Her gaze dropped, but not before he saw the tender worry in them. “Of course, you must have business to take care of. I’ve proven to be a distraction these past few months, haven’t I.”
He placed a finger beneath her chin gently lifting her face until her eyes landed on his. “You are my wife. And while your loveliness is indeed a most welcomed and tantalizing distraction, I do have to go.”
He finished the sentence by crushing his mouth to hers. He devoured her lips and tongue with his own, inhaling his wife like a dying man gasped for air, knowing this kiss would have to last him a long time.
After he pulled away, breathing hard yet ignoring the urgent throbbing need in his body, his eyes registered the solemn smile lifting her delectably ravished mouth.
“You will be careful.”
“And we must discuss our future, and the Movement. I will not stand by and watch you put yourself in danger again, as you did this last time with Ross. If your injuries had been irreversible, or if he had taken your life, I … I …” Slade broke off when the jab of pain to his chest became too much to breathe or even speak.
“But Ross is dead.”
“There are plenty of men like Ross still out there.”
He saw her throat working, before she spoke, a glint of something in her eyes. “It is the burden we must bear for the work. Even now, you will be riding into danger on a mission. And I will have no rest or peace of mind until you return safely.”
“Yes, but you are my wife. It’s my responsibility and my honor to keep you safe.”
“No more than I want to keep you safe.”
“But as a husband, I am the one who must bear this burden.”
The glint in her eyes was now clearly visible as indignation, and from her flared nostrils and heightening color, it was going into full blown anger. “Are you now to tell me, husband, that it’s your duty to control my work, my comings and goings under the guise of keeping me safe?”

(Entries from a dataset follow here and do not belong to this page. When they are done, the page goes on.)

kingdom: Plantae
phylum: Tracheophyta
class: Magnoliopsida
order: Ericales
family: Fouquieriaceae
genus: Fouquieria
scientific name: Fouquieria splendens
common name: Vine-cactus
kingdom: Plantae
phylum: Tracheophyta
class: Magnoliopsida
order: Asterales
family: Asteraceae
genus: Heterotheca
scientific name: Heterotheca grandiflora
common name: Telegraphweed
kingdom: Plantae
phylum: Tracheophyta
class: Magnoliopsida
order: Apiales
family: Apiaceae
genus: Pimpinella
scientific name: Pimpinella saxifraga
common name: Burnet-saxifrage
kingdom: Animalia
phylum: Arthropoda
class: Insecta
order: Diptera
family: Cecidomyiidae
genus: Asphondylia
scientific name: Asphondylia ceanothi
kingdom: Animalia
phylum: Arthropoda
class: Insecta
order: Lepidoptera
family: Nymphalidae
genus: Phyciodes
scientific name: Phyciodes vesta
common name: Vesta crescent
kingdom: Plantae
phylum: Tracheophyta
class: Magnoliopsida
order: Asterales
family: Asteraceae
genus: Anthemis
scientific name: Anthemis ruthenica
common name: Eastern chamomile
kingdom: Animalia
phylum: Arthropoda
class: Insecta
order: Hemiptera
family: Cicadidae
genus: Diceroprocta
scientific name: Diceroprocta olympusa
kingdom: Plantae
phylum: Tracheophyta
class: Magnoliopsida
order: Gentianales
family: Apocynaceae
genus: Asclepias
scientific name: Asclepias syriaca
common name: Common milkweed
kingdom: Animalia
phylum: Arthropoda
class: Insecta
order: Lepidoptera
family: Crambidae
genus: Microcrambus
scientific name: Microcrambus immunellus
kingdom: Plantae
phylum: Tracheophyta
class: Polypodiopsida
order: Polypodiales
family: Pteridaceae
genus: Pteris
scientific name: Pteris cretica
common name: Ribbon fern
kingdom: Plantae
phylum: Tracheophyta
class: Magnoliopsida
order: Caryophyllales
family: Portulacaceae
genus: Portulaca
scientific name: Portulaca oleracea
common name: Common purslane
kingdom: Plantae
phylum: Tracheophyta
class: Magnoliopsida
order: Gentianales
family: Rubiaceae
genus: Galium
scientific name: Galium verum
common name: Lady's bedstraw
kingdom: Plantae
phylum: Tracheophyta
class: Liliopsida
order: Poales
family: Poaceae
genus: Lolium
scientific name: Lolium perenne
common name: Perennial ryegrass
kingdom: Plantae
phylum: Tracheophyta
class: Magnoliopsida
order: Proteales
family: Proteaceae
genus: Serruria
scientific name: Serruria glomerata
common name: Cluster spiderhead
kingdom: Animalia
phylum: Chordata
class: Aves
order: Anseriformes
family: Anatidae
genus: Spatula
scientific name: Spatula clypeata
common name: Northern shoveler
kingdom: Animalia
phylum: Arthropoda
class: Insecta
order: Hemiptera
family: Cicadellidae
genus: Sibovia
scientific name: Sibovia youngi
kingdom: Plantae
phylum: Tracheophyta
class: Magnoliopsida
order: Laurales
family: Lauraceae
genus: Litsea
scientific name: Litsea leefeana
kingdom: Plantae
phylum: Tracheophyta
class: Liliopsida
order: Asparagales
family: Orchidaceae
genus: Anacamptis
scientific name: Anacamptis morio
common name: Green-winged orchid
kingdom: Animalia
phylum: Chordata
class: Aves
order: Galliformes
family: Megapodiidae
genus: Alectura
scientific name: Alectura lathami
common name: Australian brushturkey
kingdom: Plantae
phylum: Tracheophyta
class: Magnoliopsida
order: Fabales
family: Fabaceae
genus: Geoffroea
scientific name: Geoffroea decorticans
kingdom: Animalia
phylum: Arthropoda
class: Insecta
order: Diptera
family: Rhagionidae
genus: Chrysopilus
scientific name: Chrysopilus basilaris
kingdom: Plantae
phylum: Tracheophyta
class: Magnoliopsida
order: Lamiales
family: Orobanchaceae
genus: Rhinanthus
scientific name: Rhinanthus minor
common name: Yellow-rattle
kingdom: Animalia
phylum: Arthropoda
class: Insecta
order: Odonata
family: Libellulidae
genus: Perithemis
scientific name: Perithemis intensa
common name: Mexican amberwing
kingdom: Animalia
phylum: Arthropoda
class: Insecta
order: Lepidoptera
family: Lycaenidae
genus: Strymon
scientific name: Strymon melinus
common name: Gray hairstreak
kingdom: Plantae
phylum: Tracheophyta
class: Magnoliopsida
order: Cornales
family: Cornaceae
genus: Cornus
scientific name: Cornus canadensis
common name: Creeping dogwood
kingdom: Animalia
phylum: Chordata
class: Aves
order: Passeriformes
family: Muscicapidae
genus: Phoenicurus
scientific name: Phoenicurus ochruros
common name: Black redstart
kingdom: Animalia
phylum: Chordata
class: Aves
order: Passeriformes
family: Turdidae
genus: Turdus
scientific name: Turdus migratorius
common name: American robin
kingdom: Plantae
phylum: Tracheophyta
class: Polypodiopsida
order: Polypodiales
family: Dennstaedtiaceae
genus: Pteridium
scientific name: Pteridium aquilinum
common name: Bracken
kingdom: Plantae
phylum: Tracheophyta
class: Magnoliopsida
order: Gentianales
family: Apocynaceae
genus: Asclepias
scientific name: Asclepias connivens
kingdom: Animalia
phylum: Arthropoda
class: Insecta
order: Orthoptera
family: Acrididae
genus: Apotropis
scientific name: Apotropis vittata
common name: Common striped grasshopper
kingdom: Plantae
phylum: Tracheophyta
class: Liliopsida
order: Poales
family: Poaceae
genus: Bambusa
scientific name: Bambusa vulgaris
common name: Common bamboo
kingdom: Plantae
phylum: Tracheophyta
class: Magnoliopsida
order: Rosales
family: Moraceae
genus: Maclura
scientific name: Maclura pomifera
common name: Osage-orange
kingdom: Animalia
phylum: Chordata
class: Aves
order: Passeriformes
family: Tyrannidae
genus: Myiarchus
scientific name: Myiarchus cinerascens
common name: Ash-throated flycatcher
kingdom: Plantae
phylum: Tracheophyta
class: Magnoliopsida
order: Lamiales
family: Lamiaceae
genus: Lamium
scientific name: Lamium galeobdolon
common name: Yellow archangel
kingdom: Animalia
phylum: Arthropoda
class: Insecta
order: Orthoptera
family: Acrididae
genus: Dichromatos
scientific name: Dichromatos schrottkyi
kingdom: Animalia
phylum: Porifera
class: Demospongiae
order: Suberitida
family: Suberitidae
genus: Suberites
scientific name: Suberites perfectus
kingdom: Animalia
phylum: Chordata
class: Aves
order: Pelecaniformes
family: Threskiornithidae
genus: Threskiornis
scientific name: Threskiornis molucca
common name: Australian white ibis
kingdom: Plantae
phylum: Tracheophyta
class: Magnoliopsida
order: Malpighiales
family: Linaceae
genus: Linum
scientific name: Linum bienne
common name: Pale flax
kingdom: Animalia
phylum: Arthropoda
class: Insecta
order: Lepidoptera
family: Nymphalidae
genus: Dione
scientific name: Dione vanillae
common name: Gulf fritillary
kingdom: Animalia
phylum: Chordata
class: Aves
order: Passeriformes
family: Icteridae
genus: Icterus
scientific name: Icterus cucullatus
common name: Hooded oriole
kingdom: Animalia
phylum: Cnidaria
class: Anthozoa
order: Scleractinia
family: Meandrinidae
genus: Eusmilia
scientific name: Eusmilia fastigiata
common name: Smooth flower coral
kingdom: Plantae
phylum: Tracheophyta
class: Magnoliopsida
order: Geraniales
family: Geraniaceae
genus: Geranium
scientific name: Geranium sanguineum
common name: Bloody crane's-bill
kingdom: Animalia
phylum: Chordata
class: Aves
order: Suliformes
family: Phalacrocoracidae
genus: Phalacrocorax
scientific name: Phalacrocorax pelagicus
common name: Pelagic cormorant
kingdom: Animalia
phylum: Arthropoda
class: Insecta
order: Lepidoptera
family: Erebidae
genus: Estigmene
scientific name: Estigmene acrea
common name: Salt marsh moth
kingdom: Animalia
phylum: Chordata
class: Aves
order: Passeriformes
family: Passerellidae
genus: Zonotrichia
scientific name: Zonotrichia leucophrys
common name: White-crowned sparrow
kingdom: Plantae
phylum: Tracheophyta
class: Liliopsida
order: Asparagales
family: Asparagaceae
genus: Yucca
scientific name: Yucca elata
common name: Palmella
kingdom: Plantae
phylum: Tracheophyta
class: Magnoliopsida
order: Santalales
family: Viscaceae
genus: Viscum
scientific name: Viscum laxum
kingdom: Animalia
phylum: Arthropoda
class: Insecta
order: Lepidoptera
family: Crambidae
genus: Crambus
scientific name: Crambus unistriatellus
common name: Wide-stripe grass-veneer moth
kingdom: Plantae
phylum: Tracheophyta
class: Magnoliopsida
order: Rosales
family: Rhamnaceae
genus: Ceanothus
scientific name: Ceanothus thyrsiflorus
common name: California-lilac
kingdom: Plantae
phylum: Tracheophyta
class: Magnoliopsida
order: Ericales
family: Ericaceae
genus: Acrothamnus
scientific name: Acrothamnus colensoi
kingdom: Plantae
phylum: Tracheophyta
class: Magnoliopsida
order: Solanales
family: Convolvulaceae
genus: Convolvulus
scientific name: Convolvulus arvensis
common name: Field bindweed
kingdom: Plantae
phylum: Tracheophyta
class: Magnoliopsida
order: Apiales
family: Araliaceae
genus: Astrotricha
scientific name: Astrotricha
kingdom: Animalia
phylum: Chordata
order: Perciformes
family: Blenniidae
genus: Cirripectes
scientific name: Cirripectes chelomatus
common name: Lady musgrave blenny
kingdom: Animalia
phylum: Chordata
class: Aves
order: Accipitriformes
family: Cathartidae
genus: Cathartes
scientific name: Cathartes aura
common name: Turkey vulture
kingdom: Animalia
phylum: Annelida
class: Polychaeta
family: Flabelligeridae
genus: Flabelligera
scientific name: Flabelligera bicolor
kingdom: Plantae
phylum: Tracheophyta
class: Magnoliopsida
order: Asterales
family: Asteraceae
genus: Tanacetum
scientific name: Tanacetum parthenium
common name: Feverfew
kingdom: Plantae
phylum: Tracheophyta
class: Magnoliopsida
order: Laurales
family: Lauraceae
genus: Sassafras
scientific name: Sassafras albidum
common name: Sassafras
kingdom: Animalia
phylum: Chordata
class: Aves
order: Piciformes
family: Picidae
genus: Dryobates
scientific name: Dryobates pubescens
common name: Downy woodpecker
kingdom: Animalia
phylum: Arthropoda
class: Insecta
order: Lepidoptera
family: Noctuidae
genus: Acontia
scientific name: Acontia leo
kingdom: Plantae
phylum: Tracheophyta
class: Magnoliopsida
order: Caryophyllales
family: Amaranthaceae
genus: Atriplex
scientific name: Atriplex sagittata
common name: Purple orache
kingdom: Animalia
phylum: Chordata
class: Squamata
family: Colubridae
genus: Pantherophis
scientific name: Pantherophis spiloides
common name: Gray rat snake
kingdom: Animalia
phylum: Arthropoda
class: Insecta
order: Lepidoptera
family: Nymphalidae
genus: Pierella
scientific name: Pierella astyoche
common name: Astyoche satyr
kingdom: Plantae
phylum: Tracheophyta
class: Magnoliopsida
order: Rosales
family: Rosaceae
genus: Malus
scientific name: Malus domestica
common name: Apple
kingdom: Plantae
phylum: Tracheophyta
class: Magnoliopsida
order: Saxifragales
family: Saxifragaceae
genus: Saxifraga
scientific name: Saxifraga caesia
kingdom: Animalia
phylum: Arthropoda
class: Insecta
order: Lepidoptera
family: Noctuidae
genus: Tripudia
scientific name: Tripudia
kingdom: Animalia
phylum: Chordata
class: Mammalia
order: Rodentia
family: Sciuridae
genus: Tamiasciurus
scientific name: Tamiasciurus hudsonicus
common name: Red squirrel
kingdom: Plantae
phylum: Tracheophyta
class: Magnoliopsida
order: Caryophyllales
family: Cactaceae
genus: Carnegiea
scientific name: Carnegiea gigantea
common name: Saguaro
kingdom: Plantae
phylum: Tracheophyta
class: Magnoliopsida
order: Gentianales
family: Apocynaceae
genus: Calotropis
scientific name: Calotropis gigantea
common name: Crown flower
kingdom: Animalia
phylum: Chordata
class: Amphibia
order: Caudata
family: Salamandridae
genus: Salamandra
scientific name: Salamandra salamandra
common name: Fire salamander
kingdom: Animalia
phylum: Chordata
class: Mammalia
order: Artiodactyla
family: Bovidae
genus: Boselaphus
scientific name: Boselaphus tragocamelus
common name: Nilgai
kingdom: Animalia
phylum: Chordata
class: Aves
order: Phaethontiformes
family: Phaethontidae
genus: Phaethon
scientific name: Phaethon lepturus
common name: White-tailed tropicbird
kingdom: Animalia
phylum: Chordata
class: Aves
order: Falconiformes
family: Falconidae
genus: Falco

Slade let out an anguished breath, but it did nothing to calm the heat rising in the pit of his stomach or the tension growing in his body. “No, that is not what I am saying.”
He was trying to tell Phoebe he wanted to keep her safe because he loved her.
He was her husband, and it was his privilege and duty to protect her.
His life would be dark, desolate and less than nothing without her.
But he was bungling it. And from the look on her face, he was fast realizing this was a conversation they had to have when he wasn’t about to leave on a mission.
“I must leave now, but we have to continue this conversation. We must discuss our marriage.” He kissed her forehead, trying to ignore the stiffness in her body, before he turned and left.